### PASSAGE SHOWN
-- start --
Saturday, 10 September 2016

Wayward Wests Tigers Lacking Direction (2016)



There have been plenty of commentators of late speculating about not if, but when Wests Tigers head coach Jason Taylor will get the sack. Given the results of the side under his tenure, many would consider it a reasonable question.

But does the fault really lie with Taylor?

I’m no fan of the style of footy the Tigers are currently displaying. It’s ill-disciplined, bordering on disrespectful, unstructured in a bad way, incohesive, and worst of all, it’s ugly. Two encouraging wins to start the year have descended into four straight losses.

Watching the Tigers in the first five weeks of 2016 provided plenty of entertaining highlight – but they only made up about 10 minutes of each game. There was another 70 minutes of slightly misguided, haphazard bumbling about, including a 20-minute period where they just fell asleep.

But against Newcastle last Sunday, it was an 80-minute chore.

Go back to 2013 after the disgracefully handled ousting of long-time coach Tim Sheens. It was the right decision, albeit a few years late. The club hired Mick Potter as his replacement. Potter wanted the Tigers to learn how to earn the right to have good field position, as opposed to fluking it.

The long-awaited move to structured football for the Tigers was met openly by all, knowing full well that it would be met with some hiccups. The club struggled in 2013, but the signs were promising.

The hiccup was Benji Marshall, whose final year at the club is mostly remembered for the miserable, boring spat with the club that was played out in the media for most of the year. His departure opened the door for Mitchell Moses.

The 2014 campaign saw the club play markedly better football, and at the end of Round 19 the Tigers were sitting ninth on the ladder – one win outside the top four. Then the even more pathetic saga about a non-complimentary, off-the-record comment Robbie Farah allegedly made 18 months prior about Potter.

More bungling by club officials allowed this non-issue to completely derail their season. They lost six straight games, scoring 50 points and conceding 225 in the most inept run into the finals seen in recent times. It consequently saw the club sack Potter.

After much inward looking, the club decided to hire Jason Taylor for 2015. Taylor had come from clubs renowned for having strong forward packs, which the halves rolled off the back of. He had worked with solid defensive units who played very structured football, and won.

He was hired to bring similar to a club that hadn’t played with any of those qualities for too many years.
-- end --
### GIVEN REQUEST A
From the Wests Tigers piece, print the part that starts with the words containing "The hiccup was" and ends with "prior about Potter.".
### GIVEN REQUEST B
Pick up the Wests Tigers piece where it stops and keep writing.

### INFORMATION SHOWN
-- start --
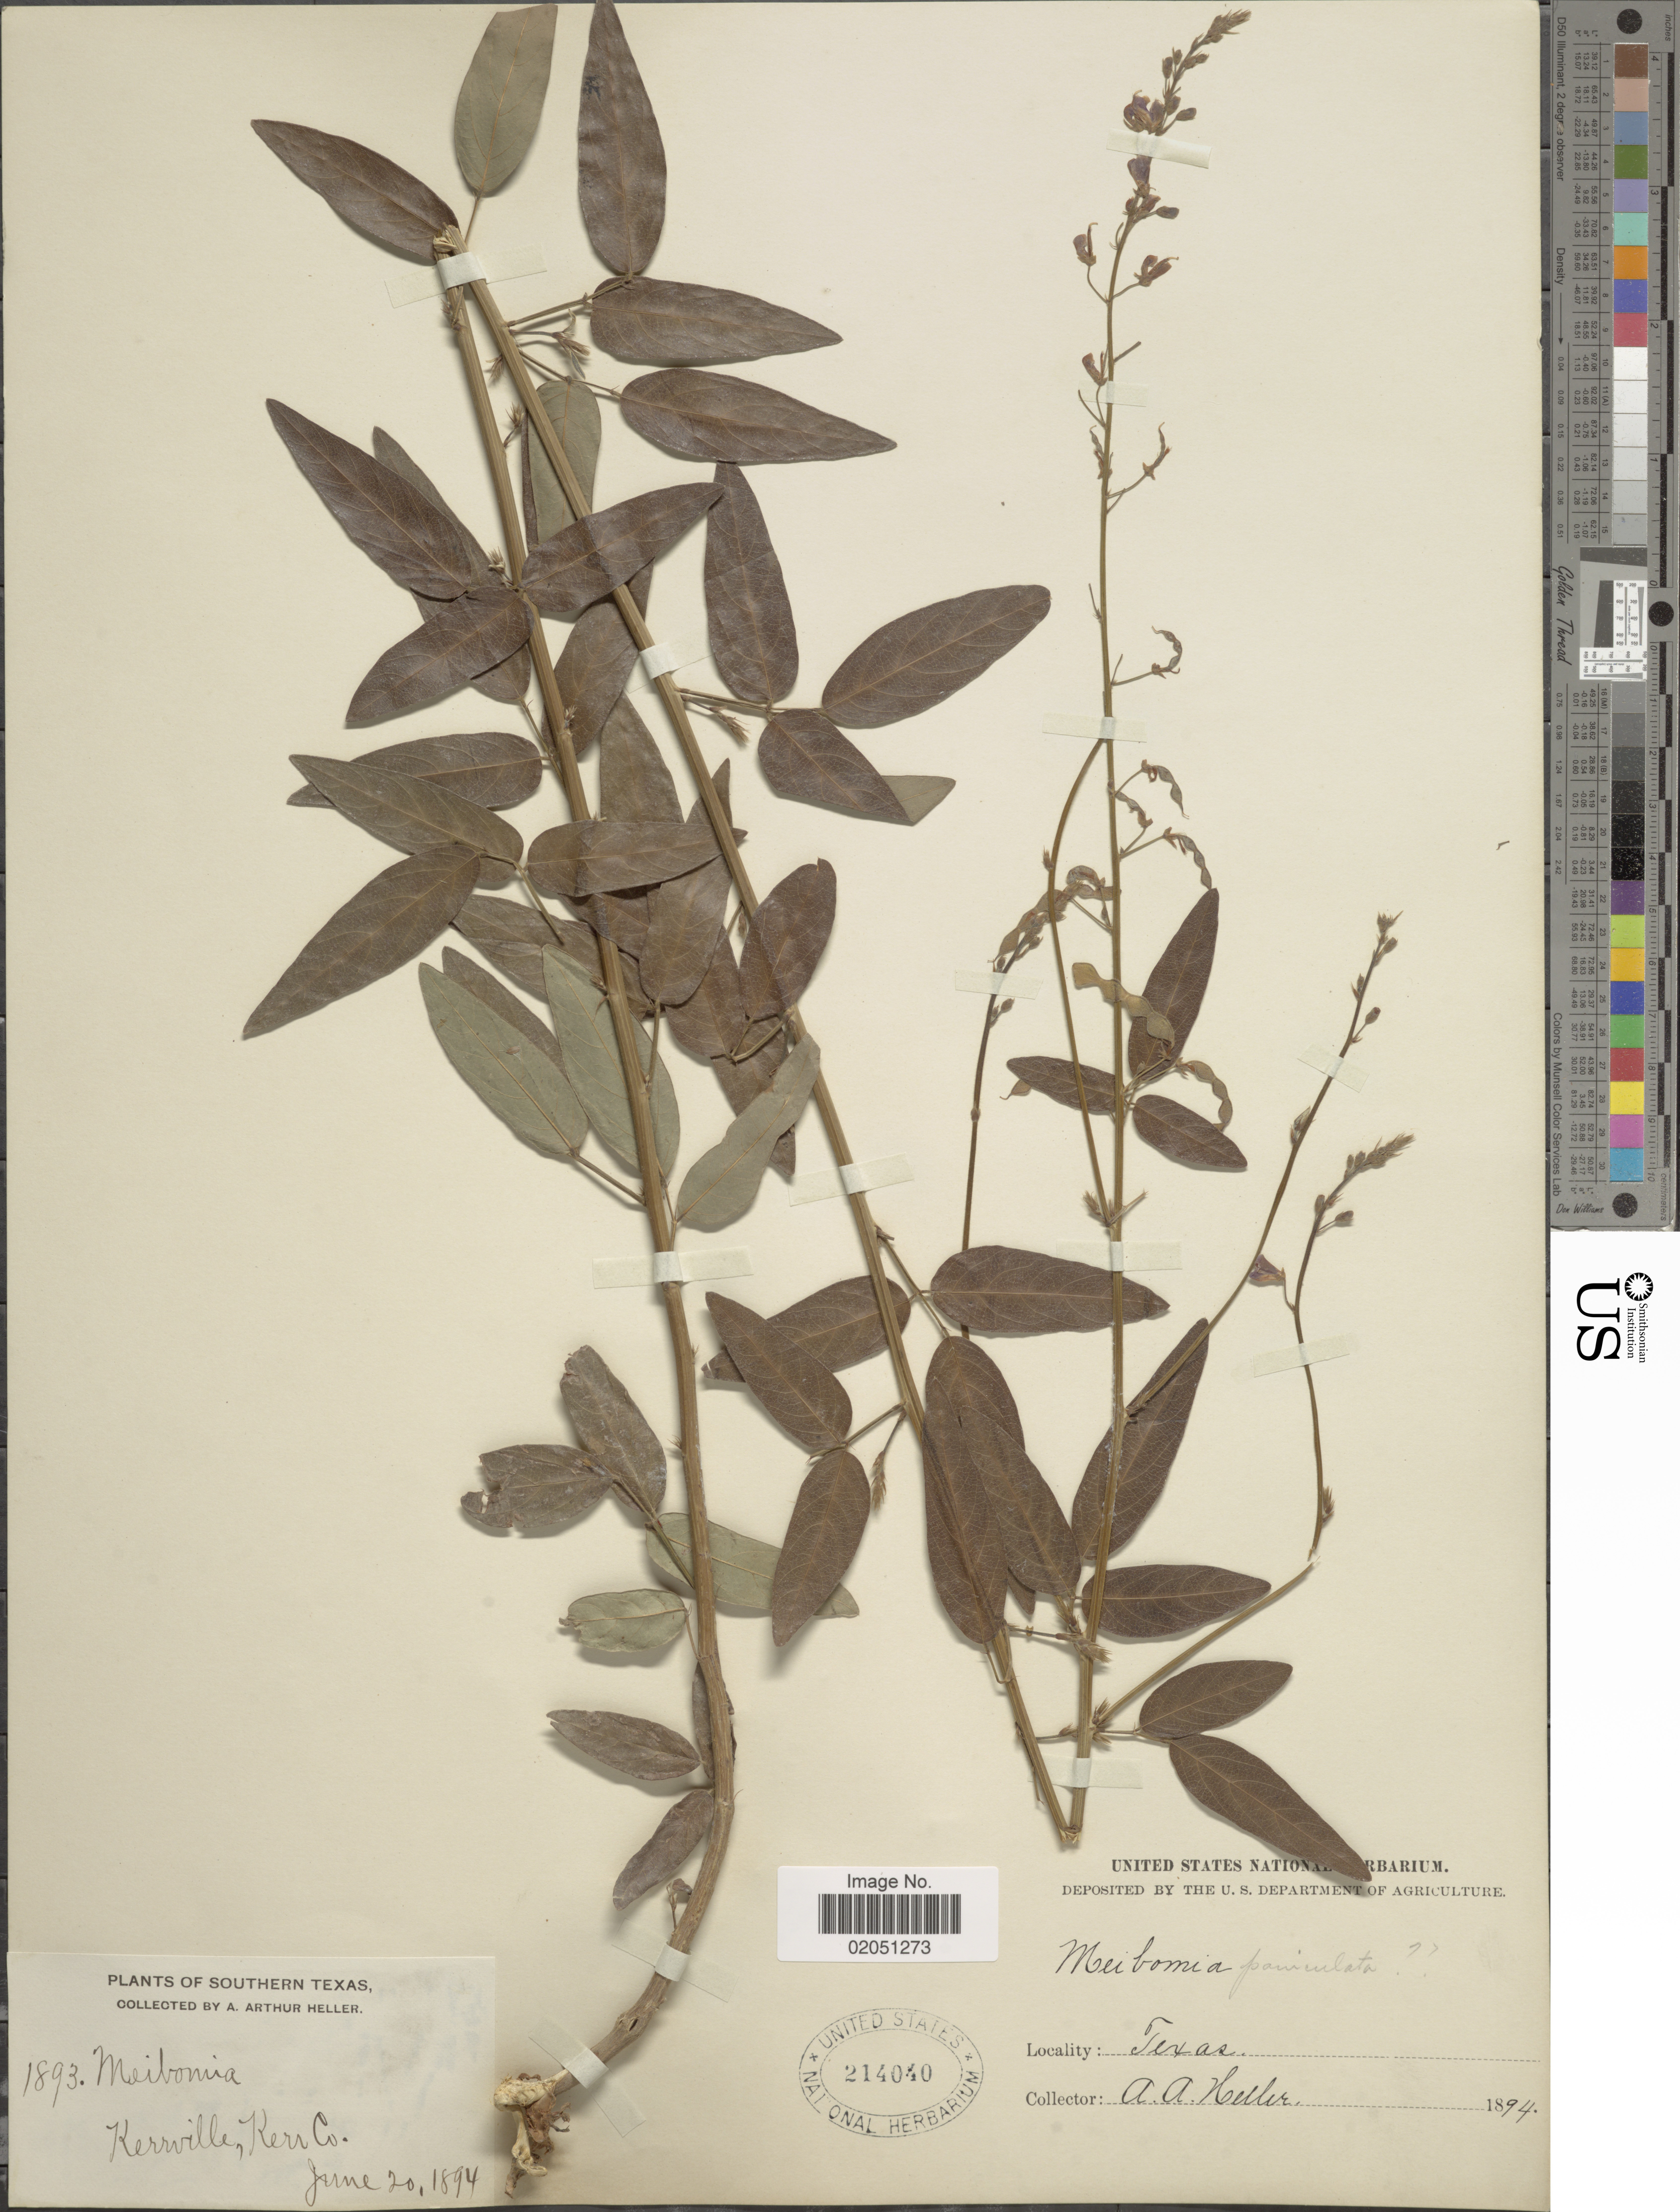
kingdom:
-- end --
### EXERCISE OUTPUT A
The hiccup was Benji Marshall, whose final year at the club is mostly remembered for the miserable, boring spat with the club that was played out in the media for most of the year. His departure opened the door for Mitchell Moses.

The 2014 campaign saw the club play markedly better football, and at the end of Round 19 the Tigers were sitting ninth on the ladder – one win outside the top four. Then the even more pathetic saga about a non-complimentary, off-the-record comment Robbie Farah allegedly made 18 months prior about Potter.

### EXERCISE OUTPUT B
Taylor spent 2015 trying to focus on getting the players to improve their defensive structures and to play to set game-plans, with the strategy to allow his young stars more freedom once they succeeded with his demands first.

It didn’t work. The club played uninspiring, one-dimensional football and their defence showed little improvement. They avoided the wooden spoon purely on percentages.

Now it appears Taylor has let the kids off the leash anyway.Perhaps he has been directed to do so in some bold ploy to keep young halves Luke Brooks and Mitchell Moses from leaving the club.

However, if this is how Brooks and Moses play when they get to do things their way, why retain them at all? If anything, they are playing themselves out of a contract – and not just at the Tigers.

If they couldn’t conform even remotely to playing structured football after a year of trying, they have very little chance of receiving the same creative freedoms they currently have at any other club.

Over the past five years, the club has changed coaches, board members, playing rosters, training facilities, diets and who knows what else.

But the same issues are always there. Small in-house squabbles are too often played out in the media and turned into Cirque du Soleil. Some would call it culture. Fans call it tiring.

Most clubs spend around two seasons going through a rebuild phase. The Tigers have been rebuilding for five years and are no closer to where they should be than they were three years ago.
 
The club needs to stop throwing coaches and players under the bus and instead, have a look at who is driving the bus, where the bus is supposed to be going and why it is driving in the opposite direction.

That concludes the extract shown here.